**About this exercise:**
Gather every line in the listing below that contains the string "com官方最新下载网址", and copy each one in full.

**Study material:**
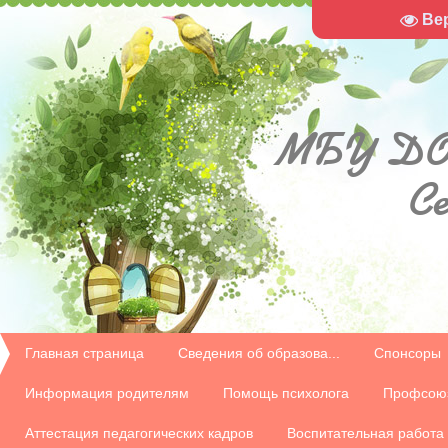
Ве
МБУ
ДО
С
Главная страница
Сведения об образова...
Спонсоры
Информация родителям
Помощь психолога
Профсою
Аттестация педагогических кадров
Воспитательная работа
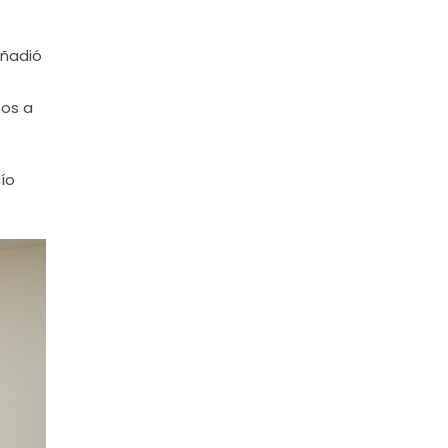
añadió
os a
ío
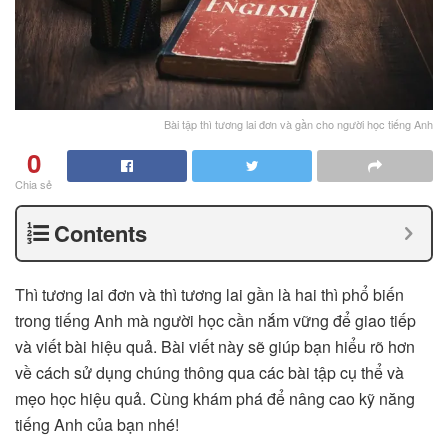
Bài tập thì tương lai đơn và gần cho người học tiếng Anh
0
Chia sẻ
Contents
Thì tương lai đơn và thì tương lai gần là hai thì phổ biến
trong tiếng Anh mà người học cần nắm vững để giao tiếp
và viết bài hiệu quả. Bài viết này sẽ giúp bạn hiểu rõ hơn
về cách sử dụng chúng thông qua các bài tập cụ thể và
mẹo học hiệu quả. Cùng khám phá để nâng cao kỹ năng
tiếng Anh của bạn nhé!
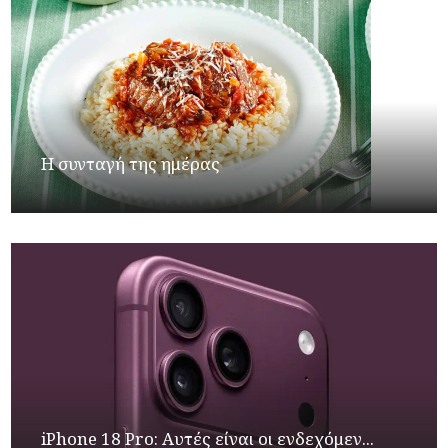
Η συνταγή της ημέρας
iPhone 18 Pro: Αυτές είναι οι ενδεχόμεν...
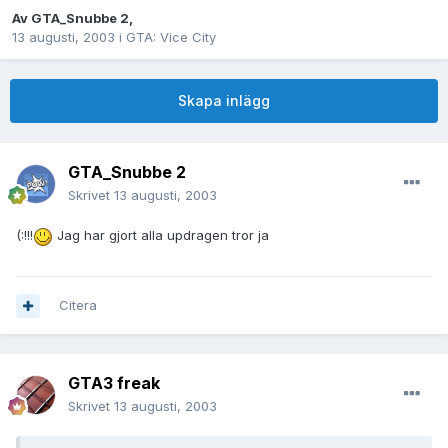
Av
GTA_Snubbe 2
,
13 augusti, 2003
i
GTA: Vice City
Skapa inlägg
GTA_Snubbe 2
Skrivet
13 augusti, 2003
(:!!!
Jag har gjort alla updragen tror ja
Citera
GTA3 freak
Skrivet
13 augusti, 2003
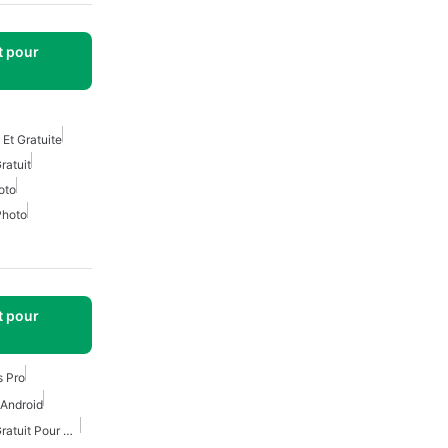
t pour
 Et Gratuite
ratuit
oto
Photo
t pour
s Pro
 Android
Éditeur D'images Photo Gratuit Pour Android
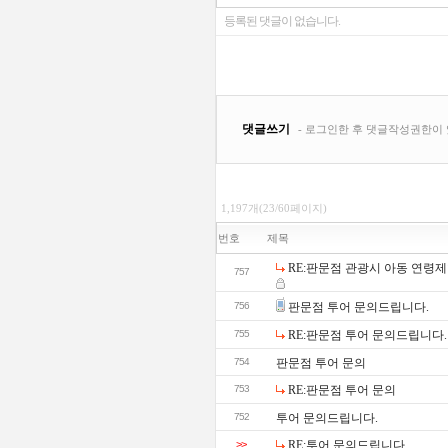
1,197개(23/60페이지)
번호
제목
RE:판문점 관광시 아동 연령
757
756
판문점 투어 문의드립니다.
755
RE:판문점 투어 문의드립니다.
754
판문점 투어 문의
753
RE:판문점 투어 문의
752
투어 문의드립니다.
>>
RE:투어 문의드립니다.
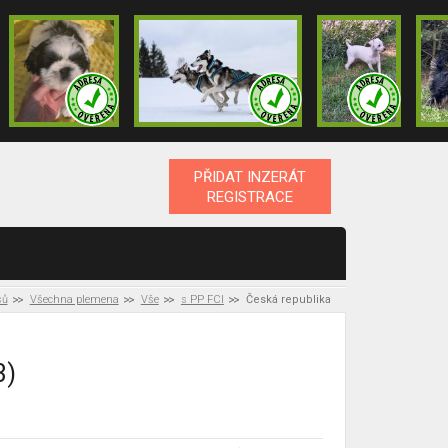
PŘIDAT INZERÁT
REGISTRACE
sů
Všechna plemena
Vše
s PP FCI
Česká republika
3)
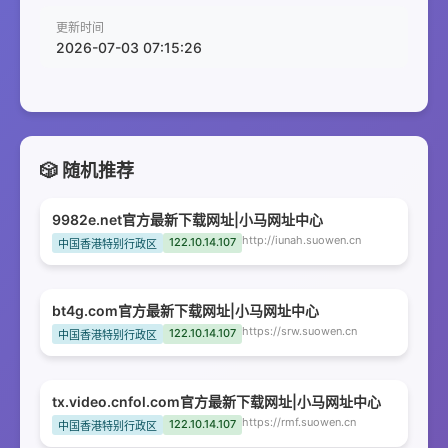
更新时间
2026-07-03 07:15:26
🎲 随机推荐
9982e.net官方最新下载网址|小马网址中心
http://iunah.suowen.cn
122.10.14.107
中国香港特别行政区
bt4g.com官方最新下载网址|小马网址中心
https://srw.suowen.cn
122.10.14.107
中国香港特别行政区
tx.video.cnfol.com官方最新下载网址|小马网址中心
https://rmf.suowen.cn
122.10.14.107
中国香港特别行政区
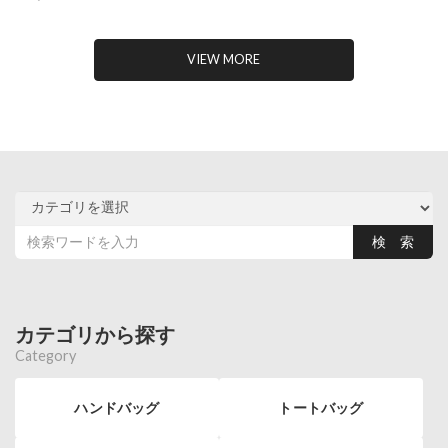
VIEW MORE
カテゴリから探す
Category
ハンドバッグ
トートバッグ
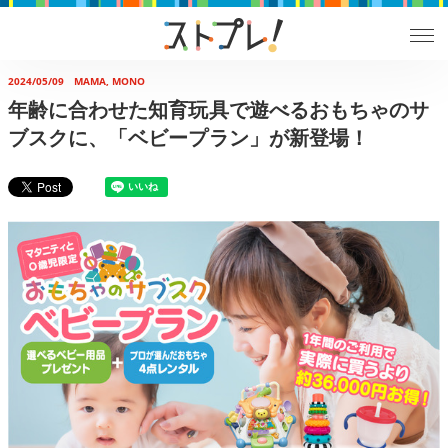
2024/05/09
MAMA, MONO
年齢に合わせた知育玩具で遊べるおもちゃのサ
ブスクに、「ベビープラン」が新登場！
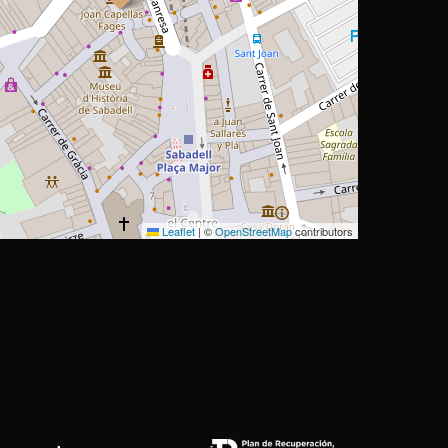
Leaflet
|
©
OpenStreetMap
contributors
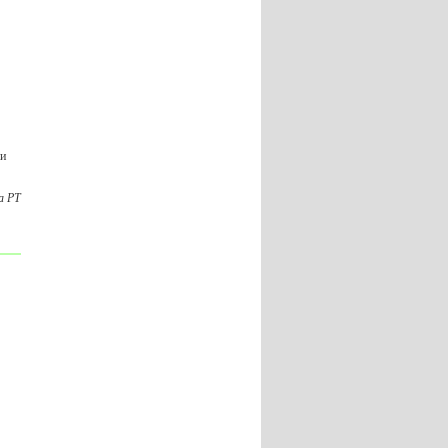
ии
а РТ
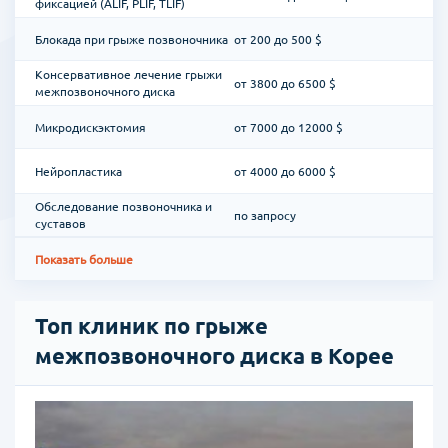
фиксацией (ALIF, PLIF, TLIF)
Блокада при грыже позвоночника
от 200 до 500 $
и
Консервативное лечение грыжи
от 3800 до 6500 $
межпозвоночного диска
Микродискэктомия
от 7000 до 12000 $
,
Нейропластика
от 4000 до 6000 $
Обследование позвоночника и
по запросу
суставов
Показать больше
И
сь
Топ клиник по грыже
межпозвоночного диска в Корее
)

**Solution to the exercise:**
bt4g.com官方最新下载网址|小马网址中心
tx.video.cnfol.com官方最新下载网址|小马网址中心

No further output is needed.